Le mouvement du marcheur pourrait en partie être comparé à celui du mouvement des pieds sur les pédales d’accélérateur, frein et embrayage.
Bien sur on pourrait transposer celà au vélo, avec les pédales, le guidon, les freins etc…
Il ne faut pas s’arrêter à la carrosserie de la voiture, il y a des personnes dedans, surtout une qui est en mouvement qui permet de diriger cette voiture.
L’activité la plus « déshumanisante » serait le déplacement en TC, juste à s’assoir et attendre le prochain arrêt.
🙂
URB ! La motricité d’expression suppose qu’il y ait un public!

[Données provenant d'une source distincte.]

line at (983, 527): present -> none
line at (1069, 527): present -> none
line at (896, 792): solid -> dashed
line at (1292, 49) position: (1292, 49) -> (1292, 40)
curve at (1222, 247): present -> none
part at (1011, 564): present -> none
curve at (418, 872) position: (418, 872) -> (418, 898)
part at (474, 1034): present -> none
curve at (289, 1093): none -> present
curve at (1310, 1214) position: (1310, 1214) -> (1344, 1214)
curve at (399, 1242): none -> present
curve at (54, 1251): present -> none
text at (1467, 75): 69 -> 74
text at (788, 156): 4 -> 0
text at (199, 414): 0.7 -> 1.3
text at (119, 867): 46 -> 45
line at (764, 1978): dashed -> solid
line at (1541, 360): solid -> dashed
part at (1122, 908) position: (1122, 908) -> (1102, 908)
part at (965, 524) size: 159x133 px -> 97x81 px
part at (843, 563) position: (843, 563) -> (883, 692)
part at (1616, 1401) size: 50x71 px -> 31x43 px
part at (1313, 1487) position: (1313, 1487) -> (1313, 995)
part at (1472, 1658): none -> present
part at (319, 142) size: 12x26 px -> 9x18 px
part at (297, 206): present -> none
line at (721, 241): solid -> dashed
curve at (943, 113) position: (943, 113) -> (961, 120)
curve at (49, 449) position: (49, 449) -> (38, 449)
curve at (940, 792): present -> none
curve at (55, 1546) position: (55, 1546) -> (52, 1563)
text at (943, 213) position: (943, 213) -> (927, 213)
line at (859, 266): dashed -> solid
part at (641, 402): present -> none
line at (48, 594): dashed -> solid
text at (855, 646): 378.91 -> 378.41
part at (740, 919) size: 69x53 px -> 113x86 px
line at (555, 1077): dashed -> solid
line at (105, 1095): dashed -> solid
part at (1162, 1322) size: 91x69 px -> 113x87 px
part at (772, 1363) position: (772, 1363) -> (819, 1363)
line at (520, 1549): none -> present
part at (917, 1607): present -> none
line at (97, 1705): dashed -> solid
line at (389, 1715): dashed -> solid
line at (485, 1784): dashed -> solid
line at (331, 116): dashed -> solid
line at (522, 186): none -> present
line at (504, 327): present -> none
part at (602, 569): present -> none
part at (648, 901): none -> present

La motricité d’expression provient d’un émetteur à destination d’un récepteur. Je t’accorde que le chauffeur fait un peu de morphocinèse en saisissant son volant, mais il n’a pas de public social!
Ton objection est très intéressante parce qu’elle me permet de distinguer entre morphocinèse stricte et la dimension expressive de la morphocinèse qui suppose qu’il y ait un public ! Dans cette hypothèse, l’expression serait un peu comme la coloration émotive de la motricité qu’elle soit motricité-de-forme ou motricité-d’atteinte-de-cible.
URB ! Ton pseudo est une abréviation d' »Urbain »: tu devrais savoir que la rue urbaine est un « théâtre social »!
Une vie humaine (ou animale) harmonieuse suppose un équilibre entre comportement privé et comportement dans la collectivité où l’expression corporelle est vachement importante. Le règne animal (chiens, chevaux..) accorde une extrême importance à la gestuelle. C’est une dimension phylogénétique essentielle au développement des individus dans la collectivité.
Un endroit urbain harmonieux: c’est une place sans voiture où des enfants jouent et s’ébattent et où se croisent et discutent toutes sortes de piétons d’âges et de rôles différents: c’est l’endroit sacré de la vie en collectivité qui devrait être préservé du bruit et des nuisances automobiles.
@carfree: merci d’avoir publié cet ancien article qui me tient toujours très à coeur.
« URB ! La motricité d’expression suppose qu’il y ait un public! »
Mais le public est aussi au niveau des automobilistes.
Nous ne conduisons pas tous de façon identique, c’est qu’est l’expression envers un « public » qui se compose des autres usagers.
On peux, quand on y fait attention, savoir la réaction d’un automobiliste, ce qui montre qu’il y a expression.
Il ne faut pas voir la voiture comme une simple boite, là tu remarquera les personnes qui sont dedans et ce que je viens de marquer.
Ce qui me rappelle les dires d’un forumeur d’antibagnole qui, pour savoir si il pouvait traverser la route quand une voiture arrivé, c’était de regarder la plaque d’immatriculation de la voiture (on se demande pourquoi 🙂 ).
Ce qui montre qu’il ignore le comportement du conducteur, alors qu’il suffit de regarder le conducteur ce qui permet de savoir si la voiture est assez éloigné et surtout de remarquer si le conducteur nous a vu.
« Un endroit urbain harmonieux: c’est une place sans voiture où des enfants jouent et s’ébattent et où se croisent et discutent toutes sortes de piétons d’âges et de rôles différents: c’est l’endroit sacré de la vie en collectivité qui devrait être préservé du bruit et des nuisances automobiles. »
Là dedans les seules choses que tu puisse espérer ce sont les enfants qui jouent ensemble.
Le reste tu peux oublier, suffit de voir les gens dans la rue, dans les TC, ça résume assez bien la situation.
En marketing, on préconise de toujours mettre en scène des êtres humains (souriants et patati et patata). Dans la pub de Citroën, le robot anthropomorphe remplace le bon père de famille conduisant (comme si la voiture était un nouveau membre de la famille (après le chien qu’on abandonne au départ des vacances, voici venir la voiture qu’on adopte en s’endettant pour partir à ces mêmes vacances !).